● **提示された文章**:
This contradiction highlights something unsettling: fairness doesn’t seem to exist in this world. Everyone seems to twist things to suit their own agendas, leading to divisions—arbitrary ones—where people impose their ideologies on others.
What if we eliminated excess knowledge and these divisions altogether? Perhaps then we could live like illiterate cynics—but in peace.
That’s the essence of this challenge I’m presenting to you. Or should I call it a sermon?
chal.txt
QUNFQ1RGe/==MV82dTM1NV95MHVfN3J1bmM0N/===zNkXzdoM18zeDdyNF9rbjB3bDNkNjNfcjRkMG1fNTdyMW42NjY2NjY2NjY2NjU1NTU1NTU1NV94eHh4eHh4YmJieHh4eHh4Y2NjY3h9
base64で==つけたり外してみたりするとできた
ACECTF{1_6u355_y0u_7runc473d_7h3_3x7r4_kn0wl3d63_r4d0m_57r1n66666666666555555555_xxxxxxxbbbxxxxxxccccx}
Binary
!Underflow
Something simple to warm you up.
$ strings exploit-me | grep {
ACECTF{buff3r_0v3rfl3w}
ACECTF{buff3r_0v3rfl3w}
Rev
The Chemistry Of Code
During a discussion with hackers, one idea stuck: every hacker must be able to understand code, no matter how cryptic.
Hidden within obfuscated Rust code is a function that holds the flag. But it only unlocks when you reverse its logic and uncover the correct username and password.
Do you have what it takes to decode this tangled masterpiece? Dive into the chemistry of code and prove your skills.
Hint: Some secrets are worth their salt.
chemistryofcode.zip
Rustが与えられる
┌──(kali㉿kali)-[/media/…/ace-ctf/rev/chemistryofcode/src]
└─$ cat main.rs
use base64::{engine::general_purpose::STANDARD, Engine};
use hex::encode as hex_encode;
use num_bigint::BigUint;
use std::io::{self, Write};
const FERROUS_OXIDE_USERNAME: &str = "AdminFeroxide";
const ANIONIC_PASSWORD: &str = "NjQzMzcyNzUzNTM3MzE2Njc5MzE2ZTM2";
const ALKALINE_SECRET: &str = "4143454354467B34707072336E373163335F3634322C28010D3461302C392E";
fn ionic_bond(cation_input: &str, anion_input: &str) {
let cation_hex = hex_encode(cation_input);
let anion_hex = hex_encode(anion_input);
let cation_value = BigUint::parse_bytes(cation_hex.as_bytes(), 16).unwrap();
let anion_value = BigUint::parse_bytes(anion_hex.as_bytes(), 16).unwrap();
let covalent_link = &cation_value ^ &anion_value;
let alkaline_secret_value = BigUint::parse_bytes(ALKALINE_SECRET.as_bytes(), 16).unwrap();
let metallic_alloy = &covalent_link ^ &alkaline_secret_value;
let precipitate = format!("{:x}", metallic_alloy);
let alloy_compound = (0..precipitate.len())

● **資料を読み解く**:
1. 提示された文章の「Do you have」から下へ「worth their salt.」までを、すべて一字一句違えずに書き写してください。
2. 提示された文章のRustのコードで、定数FERROUS_OXIDE_USERNAMEに代入されている文字列は何ですか。
3. 次の(a)〜(c)が提示された文章の内容と合っているかを、それぞれ「はい」か「いいえ」で答えてください。判断の根拠となる文章中の語句もそのまま引用してください。
(a) The Chemistry Of Codeのヒントは「Some secrets are worth their salt.」である。
(b) The Chemistry Of Codeでは、フラグを持つ関数が難読化されたPythonのコードに隠されている。
(c) 文章の冒頭では、この世界に公平さが存在すると述べられている。

● **検討する資料**:

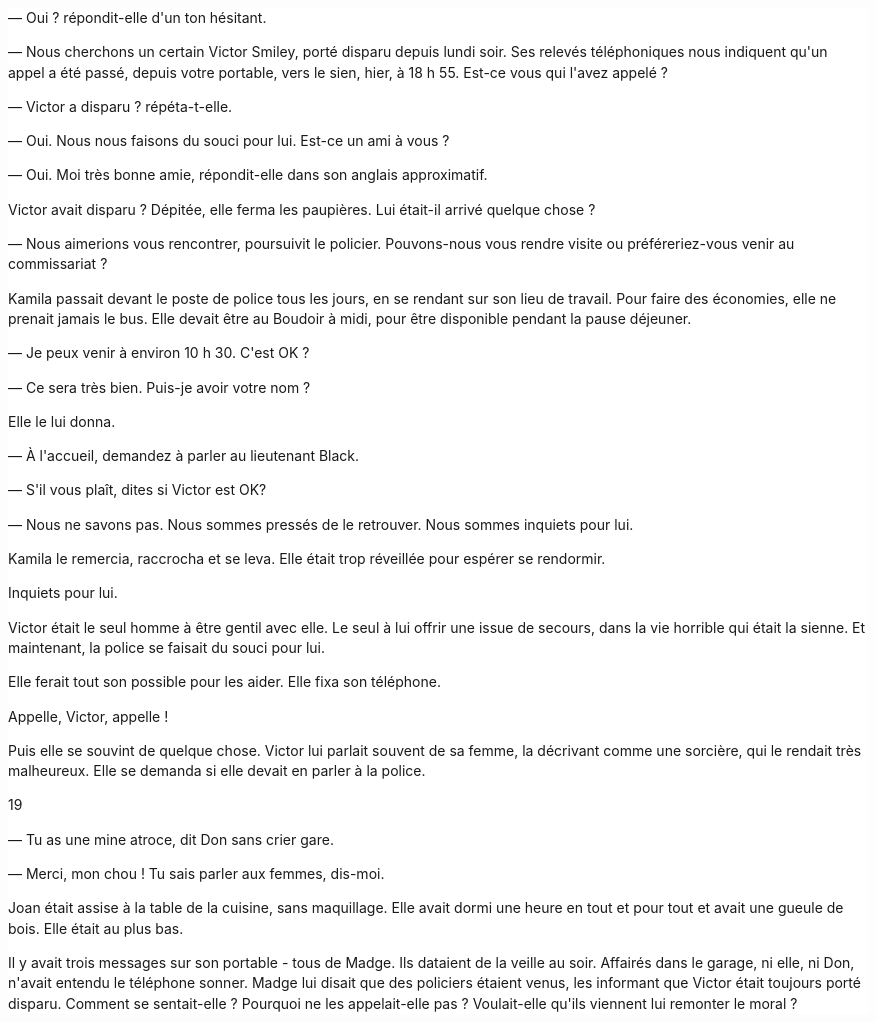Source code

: — Oui ? répondit-elle d'un ton hésitant.

— Nous cherchons un certain Victor Smiley, porté disparu depuis lundi soir. Ses relevés téléphoniques nous indiquent qu'un appel a été passé, depuis votre portable, vers le sien, hier, à 18 h 55. Est-ce vous qui l'avez appelé ?

— Victor a disparu ? répéta-t-elle.

— Oui. Nous nous faisons du souci pour lui. Est-ce un ami à vous ?

— Oui. Moi très bonne amie, répondit-elle dans son anglais approximatif.

Victor avait disparu ? Dépitée, elle ferma les paupières. Lui était-il arrivé quelque chose ?

— Nous aimerions vous rencontrer, poursuivit le policier. Pouvons-nous vous rendre visite ou préféreriez-vous venir au commissariat ?

Kamila passait devant le poste de police tous les jours, en se rendant sur son lieu de travail. Pour faire des économies, elle ne prenait jamais le bus. Elle devait être au Boudoir à midi, pour être disponible pendant la pause déjeuner.

— Je peux venir à environ 10 h 30. C'est OK ?

— Ce sera très bien. Puis-je avoir votre nom ?

Elle le lui donna.

— À l'accueil, demandez à parler au lieutenant Black.

— S'il vous plaît, dites si Victor est OK?

— Nous ne savons pas. Nous sommes pressés de le retrouver. Nous sommes inquiets pour lui.

Kamila le remercia, raccrocha et se leva. Elle était trop réveillée pour espérer se rendormir.

Inquiets pour lui.

Victor était le seul homme à être gentil avec elle. Le seul à lui offrir une issue de secours, dans la vie horrible qui était la sienne. Et maintenant, la police se faisait du souci pour lui.

Elle ferait tout son possible pour les aider. Elle fixa son téléphone.

Appelle, Victor, appelle !

Puis elle se souvint de quelque chose. Victor lui parlait souvent de sa femme, la décrivant comme une sorcière, qui le rendait très malheureux. Elle se demanda si elle devait en parler à la police.





19



— Tu as une mine atroce, dit Don sans crier gare.

— Merci, mon chou ! Tu sais parler aux femmes, dis-moi.

Joan était assise à la table de la cuisine, sans maquillage. Elle avait dormi une heure en tout et pour tout et avait une gueule de bois. Elle était au plus bas.

Il y avait trois messages sur son portable - tous de Madge. Ils dataient de la veille au soir. Affairés dans le garage, ni elle, ni Don, n'avait entendu le téléphone sonner. Madge lui disait que des policiers étaient venus, les informant que Victor était toujours porté disparu. Comment se sentait-elle ? Pourquoi ne les appelait-elle pas ? Voulait-elle qu'ils viennent lui remonter le moral ?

● **解答**:
1.
Do you have what it takes to decode this tangled masterpiece? Dive into the chemistry of code and prove your skills.
Hint: Some secrets are worth their salt.

2. 「AdminFeroxide」です。

3.
(a) はい。「Hint: Some secrets are worth their salt.」
(b) いいえ。「Hidden within obfuscated Rust code is a function that holds the flag.」
(c) いいえ。「fairness doesn’t seem to exist in this world」